Segment Open

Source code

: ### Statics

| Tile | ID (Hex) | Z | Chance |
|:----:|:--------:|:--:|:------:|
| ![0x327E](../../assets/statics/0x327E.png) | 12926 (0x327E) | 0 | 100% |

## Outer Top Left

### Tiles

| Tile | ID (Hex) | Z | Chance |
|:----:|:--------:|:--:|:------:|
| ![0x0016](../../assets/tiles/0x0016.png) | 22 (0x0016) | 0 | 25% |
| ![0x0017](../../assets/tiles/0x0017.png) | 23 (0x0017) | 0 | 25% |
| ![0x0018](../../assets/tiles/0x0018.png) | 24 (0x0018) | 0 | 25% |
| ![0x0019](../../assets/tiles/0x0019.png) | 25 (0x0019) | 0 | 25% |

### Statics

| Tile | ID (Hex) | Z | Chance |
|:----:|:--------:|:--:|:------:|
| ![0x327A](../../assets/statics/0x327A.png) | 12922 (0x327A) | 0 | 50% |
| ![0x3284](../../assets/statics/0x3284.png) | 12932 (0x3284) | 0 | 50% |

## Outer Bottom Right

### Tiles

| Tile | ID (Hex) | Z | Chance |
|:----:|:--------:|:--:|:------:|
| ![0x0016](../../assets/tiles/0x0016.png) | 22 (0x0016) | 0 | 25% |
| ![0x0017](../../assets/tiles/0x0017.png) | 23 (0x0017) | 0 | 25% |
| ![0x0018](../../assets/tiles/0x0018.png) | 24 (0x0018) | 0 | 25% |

Segment Closed

Copy out the source text of every record above line for line, changing nothing.

Source code

: ### Statics

| Tile | ID (Hex) | Z | Chance |
|:----:|:--------:|:--:|:------:|
| ![0x327E](../../assets/statics/0x327E.png) | 12926 (0x327E) | 0 | 100% |

## Outer Top Left

### Tiles

| Tile | ID (Hex) | Z | Chance |
|:----:|:--------:|:--:|:------:|
| ![0x0016](../../assets/tiles/0x0016.png) | 22 (0x0016) | 0 | 25% |
| ![0x0017](../../assets/tiles/0x0017.png) | 23 (0x0017) | 0 | 25% |
| ![0x0018](../../assets/tiles/0x0018.png) | 24 (0x0018) | 0 | 25% |
| ![0x0019](../../assets/tiles/0x0019.png) | 25 (0x0019) | 0 | 25% |

### Statics

| Tile | ID (Hex) | Z | Chance |
|:----:|:--------:|:--:|:------:|
| ![0x327A](../../assets/statics/0x327A.png) | 12922 (0x327A) | 0 | 50% |
| ![0x3284](../../assets/statics/0x3284.png) | 12932 (0x3284) | 0 | 50% |

## Outer Bottom Right

### Tiles

| Tile | ID (Hex) | Z | Chance |
|:----:|:--------:|:--:|:------:|
| ![0x0016](../../assets/tiles/0x0016.png) | 22 (0x0016) | 0 | 25% |
| ![0x0017](../../assets/tiles/0x0017.png) | 23 (0x0017) | 0 | 25% |
| ![0x0018](../../assets/tiles/0x0018.png) | 24 (0x0018) | 0 | 25% |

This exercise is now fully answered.